Ce ne sont pas les richesses d’une chapelle élevée magnifiquement par la
piété religieuse, ce n’est pas non plus l’édifice de pierre imposant
dans sa lourdeur, qui arrêtent ici: c’est le jardin fleuri sur la côte
de la montagne, sous le grand ciel d’un azur tendre presque blanc,--le
jardin allègre, tout ruisselant de rosée nocturne, baigné par les
délicates aurores orientales, égayé par le chant des oiseaux; c’est
Gethsémani qui vous prend, qui vous retient, qui, de loin, vous attire
encore, toujours, par une force intime et secrète... Quel charme magique
a donc ce jardin? Il est planté d’antiques oliviers, car l’olivier ne
meurt jamais, il renaît sur ses racines, et ces arbres ont vu Jésus
s’asseoir sous leur ombre, prier et instruire ses disciples. Huit
oliviers: mais si vieux, si imposants, que deux d’entre eux,
spécialement, ont la grandeur et la majesté des chênes. Leurs troncs
sont énormes; le plus gros a huit mètres de circonférence, et sa verte
frondaison s’étend sur le potager de Gethsémani. Ce tronc monstrueux ne
semble plus être du bois: on dirait de la pierre, de la roche; il en a
la couleur, la dureté, les crevasses, et au-dessus s’élève une
végétation merveilleuse, car les oliviers de l’inoubliable jardin
donnent encore une abondante récolte. Huit oliviers: mais la charité
poétique des franciscains, avec une intuition géniale, a tracé entre eux
des plates-bandes de fleurs, et dans ce climat brûlant, dans ce pays
sans eau, le jardin de Gethsémani, toujours frais et verdoyant, semble
être un coin de terre enchantée au milieu d’un désert aride. Et le
contraste est saisissant entre ces fleurs aux couleurs délicates, aux
parfums suaves, près de ces oliviers dont le feuillage ressemble à une
chevelure argentée: de petites roses blanches, des géraniums pourprés,
des mauves d’un lilas triste et de grands lis, droits sur leur tige
laineuse éclosent et s’ouvrent comme des coupes odorantes.

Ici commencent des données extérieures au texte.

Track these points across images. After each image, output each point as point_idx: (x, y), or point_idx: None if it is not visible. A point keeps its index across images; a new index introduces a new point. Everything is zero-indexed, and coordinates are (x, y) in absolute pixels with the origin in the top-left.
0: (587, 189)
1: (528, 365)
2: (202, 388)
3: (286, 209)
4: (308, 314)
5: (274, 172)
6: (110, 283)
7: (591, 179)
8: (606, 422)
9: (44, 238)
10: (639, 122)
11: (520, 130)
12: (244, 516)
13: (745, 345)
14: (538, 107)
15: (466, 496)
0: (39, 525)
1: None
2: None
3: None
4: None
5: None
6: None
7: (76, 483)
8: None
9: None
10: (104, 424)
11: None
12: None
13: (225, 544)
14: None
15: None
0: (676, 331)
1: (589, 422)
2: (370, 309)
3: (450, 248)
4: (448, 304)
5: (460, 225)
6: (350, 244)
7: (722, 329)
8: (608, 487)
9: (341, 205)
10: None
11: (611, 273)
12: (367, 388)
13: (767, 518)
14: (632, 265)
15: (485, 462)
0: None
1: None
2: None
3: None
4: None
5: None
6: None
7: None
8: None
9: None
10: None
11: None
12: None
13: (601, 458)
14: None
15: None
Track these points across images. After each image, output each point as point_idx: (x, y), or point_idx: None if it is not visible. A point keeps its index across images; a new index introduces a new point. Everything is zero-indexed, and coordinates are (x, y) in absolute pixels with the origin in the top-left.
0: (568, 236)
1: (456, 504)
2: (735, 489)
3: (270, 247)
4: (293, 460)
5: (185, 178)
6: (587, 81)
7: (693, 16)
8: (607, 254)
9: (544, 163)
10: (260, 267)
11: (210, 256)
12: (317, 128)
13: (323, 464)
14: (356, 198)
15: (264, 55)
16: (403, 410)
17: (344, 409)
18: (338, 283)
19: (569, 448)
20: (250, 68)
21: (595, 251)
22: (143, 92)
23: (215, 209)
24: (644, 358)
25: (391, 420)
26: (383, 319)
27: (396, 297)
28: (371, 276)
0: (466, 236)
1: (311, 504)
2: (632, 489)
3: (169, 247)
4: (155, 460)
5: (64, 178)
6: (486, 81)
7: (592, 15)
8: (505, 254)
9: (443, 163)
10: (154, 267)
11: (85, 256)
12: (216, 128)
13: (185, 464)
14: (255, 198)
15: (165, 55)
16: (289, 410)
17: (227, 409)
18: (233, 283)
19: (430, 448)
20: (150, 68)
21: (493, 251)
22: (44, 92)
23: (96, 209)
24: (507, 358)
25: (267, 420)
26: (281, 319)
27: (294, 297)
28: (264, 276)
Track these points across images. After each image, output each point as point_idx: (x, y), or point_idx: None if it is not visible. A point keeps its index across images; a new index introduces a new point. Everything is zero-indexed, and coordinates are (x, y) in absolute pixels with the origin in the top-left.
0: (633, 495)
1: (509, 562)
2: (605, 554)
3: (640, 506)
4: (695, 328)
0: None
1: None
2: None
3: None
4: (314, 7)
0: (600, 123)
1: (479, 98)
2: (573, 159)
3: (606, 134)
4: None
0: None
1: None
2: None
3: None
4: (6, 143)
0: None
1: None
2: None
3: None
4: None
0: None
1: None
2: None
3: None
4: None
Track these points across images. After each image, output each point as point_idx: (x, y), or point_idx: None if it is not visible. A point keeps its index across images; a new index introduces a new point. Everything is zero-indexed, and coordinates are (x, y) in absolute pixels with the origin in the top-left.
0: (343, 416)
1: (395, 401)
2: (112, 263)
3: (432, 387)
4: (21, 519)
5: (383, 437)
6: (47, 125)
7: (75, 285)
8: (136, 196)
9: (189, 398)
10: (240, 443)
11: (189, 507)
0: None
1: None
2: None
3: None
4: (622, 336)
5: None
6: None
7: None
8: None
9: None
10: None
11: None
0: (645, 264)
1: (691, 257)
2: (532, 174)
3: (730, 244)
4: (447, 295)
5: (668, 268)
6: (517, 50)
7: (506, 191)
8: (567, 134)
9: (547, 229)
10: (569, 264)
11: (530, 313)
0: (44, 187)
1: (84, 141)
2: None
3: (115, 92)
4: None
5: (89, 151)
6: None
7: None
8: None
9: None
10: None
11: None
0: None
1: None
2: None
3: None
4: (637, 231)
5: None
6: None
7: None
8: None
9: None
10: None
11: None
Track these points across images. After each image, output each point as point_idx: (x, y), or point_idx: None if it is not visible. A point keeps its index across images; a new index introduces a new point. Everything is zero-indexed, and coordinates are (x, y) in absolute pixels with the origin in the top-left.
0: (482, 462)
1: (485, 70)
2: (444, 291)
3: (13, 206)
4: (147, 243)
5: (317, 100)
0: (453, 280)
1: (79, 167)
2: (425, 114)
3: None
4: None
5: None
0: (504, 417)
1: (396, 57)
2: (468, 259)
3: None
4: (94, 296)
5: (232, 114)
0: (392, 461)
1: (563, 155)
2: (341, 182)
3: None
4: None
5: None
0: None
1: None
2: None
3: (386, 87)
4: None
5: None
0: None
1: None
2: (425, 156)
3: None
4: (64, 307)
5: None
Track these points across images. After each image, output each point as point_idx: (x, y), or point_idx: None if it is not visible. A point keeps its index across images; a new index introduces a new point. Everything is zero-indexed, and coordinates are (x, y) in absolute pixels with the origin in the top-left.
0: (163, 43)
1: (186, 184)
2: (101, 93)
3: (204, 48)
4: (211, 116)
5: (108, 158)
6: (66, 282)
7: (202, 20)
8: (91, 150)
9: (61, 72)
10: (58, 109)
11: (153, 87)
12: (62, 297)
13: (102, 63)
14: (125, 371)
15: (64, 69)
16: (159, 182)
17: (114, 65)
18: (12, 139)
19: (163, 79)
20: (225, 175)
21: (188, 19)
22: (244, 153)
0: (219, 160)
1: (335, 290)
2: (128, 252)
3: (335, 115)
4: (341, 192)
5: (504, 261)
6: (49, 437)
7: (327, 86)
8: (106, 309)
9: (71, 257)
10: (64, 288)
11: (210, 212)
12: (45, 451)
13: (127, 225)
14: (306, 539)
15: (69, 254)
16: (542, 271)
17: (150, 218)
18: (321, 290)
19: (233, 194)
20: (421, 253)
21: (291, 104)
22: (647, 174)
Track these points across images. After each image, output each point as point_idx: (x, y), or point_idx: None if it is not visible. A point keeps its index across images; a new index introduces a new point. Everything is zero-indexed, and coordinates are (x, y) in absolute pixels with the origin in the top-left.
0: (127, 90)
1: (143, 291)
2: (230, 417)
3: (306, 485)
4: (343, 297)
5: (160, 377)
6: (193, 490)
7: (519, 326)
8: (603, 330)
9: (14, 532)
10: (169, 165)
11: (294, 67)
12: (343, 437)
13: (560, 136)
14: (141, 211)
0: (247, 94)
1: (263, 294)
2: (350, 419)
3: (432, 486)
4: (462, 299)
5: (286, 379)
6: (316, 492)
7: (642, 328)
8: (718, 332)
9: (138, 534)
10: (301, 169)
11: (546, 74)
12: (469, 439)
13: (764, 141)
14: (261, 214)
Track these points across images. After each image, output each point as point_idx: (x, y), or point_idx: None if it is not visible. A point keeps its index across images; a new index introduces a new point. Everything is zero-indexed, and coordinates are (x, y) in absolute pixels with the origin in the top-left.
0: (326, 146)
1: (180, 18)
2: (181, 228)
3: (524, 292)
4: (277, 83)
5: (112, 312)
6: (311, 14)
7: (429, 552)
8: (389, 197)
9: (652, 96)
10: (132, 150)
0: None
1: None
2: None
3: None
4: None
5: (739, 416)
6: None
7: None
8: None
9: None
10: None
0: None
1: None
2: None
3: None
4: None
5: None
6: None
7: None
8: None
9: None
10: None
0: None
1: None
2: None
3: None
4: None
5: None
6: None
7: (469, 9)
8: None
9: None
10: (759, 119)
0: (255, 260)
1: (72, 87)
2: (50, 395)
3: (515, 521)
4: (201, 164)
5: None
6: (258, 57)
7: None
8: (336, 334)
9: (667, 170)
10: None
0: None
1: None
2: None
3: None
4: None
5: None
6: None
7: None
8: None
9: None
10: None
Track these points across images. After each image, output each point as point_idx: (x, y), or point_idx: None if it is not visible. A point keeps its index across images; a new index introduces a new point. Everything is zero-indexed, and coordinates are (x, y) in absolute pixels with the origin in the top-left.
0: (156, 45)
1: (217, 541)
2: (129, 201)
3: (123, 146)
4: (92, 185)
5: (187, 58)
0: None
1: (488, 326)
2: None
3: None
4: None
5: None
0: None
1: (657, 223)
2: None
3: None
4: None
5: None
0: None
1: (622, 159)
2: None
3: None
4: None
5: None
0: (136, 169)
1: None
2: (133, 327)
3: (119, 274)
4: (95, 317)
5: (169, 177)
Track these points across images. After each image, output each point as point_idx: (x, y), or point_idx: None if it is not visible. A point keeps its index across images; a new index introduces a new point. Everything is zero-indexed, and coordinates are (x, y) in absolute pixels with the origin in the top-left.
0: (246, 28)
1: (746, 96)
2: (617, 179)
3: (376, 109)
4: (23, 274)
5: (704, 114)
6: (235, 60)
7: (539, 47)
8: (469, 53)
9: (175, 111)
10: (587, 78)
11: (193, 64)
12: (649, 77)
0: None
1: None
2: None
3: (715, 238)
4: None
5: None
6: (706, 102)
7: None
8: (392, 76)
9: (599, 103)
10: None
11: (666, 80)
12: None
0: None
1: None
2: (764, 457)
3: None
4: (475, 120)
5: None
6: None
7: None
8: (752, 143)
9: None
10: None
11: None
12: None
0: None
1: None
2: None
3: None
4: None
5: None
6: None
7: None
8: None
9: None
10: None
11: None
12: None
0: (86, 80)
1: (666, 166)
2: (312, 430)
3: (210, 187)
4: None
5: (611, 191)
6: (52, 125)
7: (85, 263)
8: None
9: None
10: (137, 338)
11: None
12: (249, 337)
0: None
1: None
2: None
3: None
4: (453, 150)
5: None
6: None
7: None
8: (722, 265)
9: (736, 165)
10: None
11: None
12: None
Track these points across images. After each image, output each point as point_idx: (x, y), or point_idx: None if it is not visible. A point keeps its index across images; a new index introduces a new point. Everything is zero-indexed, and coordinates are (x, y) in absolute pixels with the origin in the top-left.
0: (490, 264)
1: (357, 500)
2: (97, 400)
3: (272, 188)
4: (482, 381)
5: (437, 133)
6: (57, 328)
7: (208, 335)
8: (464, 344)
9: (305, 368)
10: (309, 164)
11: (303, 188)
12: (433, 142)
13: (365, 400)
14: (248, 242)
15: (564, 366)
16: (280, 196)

Les siècles
ont passé sur les arbres sacrés, et ces plantes charmantes ne vivent
qu’un jour; leur exquise jeunesse se renouvelle sans cesse autour des
troncs noueux, tordus par les ans et leur fugace beauté entoure
amoureusement les oliviers argentés, témoins de tant de drames... C’est
une éternelle caresse de fleurs, c’est un sourire d’éternel printemps,
entourant cette vénérable vieillesse...

                   *       *       *       *       *

Chaque jour Jésus, abandonnant la ville de Jérusalem où il était mal vu,
laissant le Temple qui était devenu le centre de toutes les hypocrisies
et de toutes les cupidités; Jésus, suivi de ses disciples, sortait de la
cité et venait dans ce jardin de Gethsémani, dont le maître était un
ami, qui le laissait tranquillement parcourir son petit domaine.
Là-haut, sous les oliviers, il s’asseyait. C’était l’heure du
crépuscule, si douce en Orient. Combien de fois, à travers le feuillage
d’argent, dut-il lever les yeux au ciel, cherchant son Père, dans
l’ardeur sacrée de la prédication! Combien de fois la gaie chanson des
oiseaux, saluant le soleil qui se couchait derrière Jérusalem, dut
mettre en son grand cœur une tendresse infinie et une infinie détresse.
Près de lui était Simon-Pierre, en qui sa foi était si grande que même
l’acte de reniement ne l’ébranla pas; c’étaient Jean et Jacques, qu’il
se plaisait à appeler les _fils du tonnerre_, tant leur apostolat était
ardent; c’étaient ses autres disciples; c’étaient les saintes femmes:
Marie de Cléophas, qui le suivit, le servit et l’aima du premier jour;
Marie de Magdala, la Galiléenne passionnée, à laquelle il pardonna ses
péchés; Marie de Béthanie, sœur de Marthe et de Lazare, qui écoutait ses
paroles, extasiée; et Suzanne, femme de Couza; et trois ou quatre autres
encore qui, fidèles, pieuses, tendres, ne pouvaient plus s’arracher de
sa présence. A ceux-là, il parlait sous les vieux oliviers. Alors, dans
l’idylle du printemps naissant, dans ce pays encore béni du Seigneur,
sous un ciel limpide, entouré de gens qui l’écoutaient avec une âme
ingénue et un cœur plein d’adoration, Jésus disait les paroles douces,
les paroles suaves, les paroles émues qui attendrissaient les esprits
les plus durs, qui enflammaient les imaginations les plus froides, qui
amollissaient les intelligences les plus rudes. Oliviers noueux, vous
entendîtes ces paroles merveilleuses! Appuyé contre vous, devant ce mont
de Sion où brilla la gloire de David et de Salomon, Jésus répétait la
nouvelle loi de charité, de bonté et d’égalité, la nouvelle loi qui
libérait les âmes et les rendait fortes contre la misère humaine, au nom
d’une promesse suprême; sous vos branches chenues, ô oliviers,
retentissait l’écho de ces mots sublimes, qui, de ce pauvre et humble
jardin de Palestine, passaient sur le monde...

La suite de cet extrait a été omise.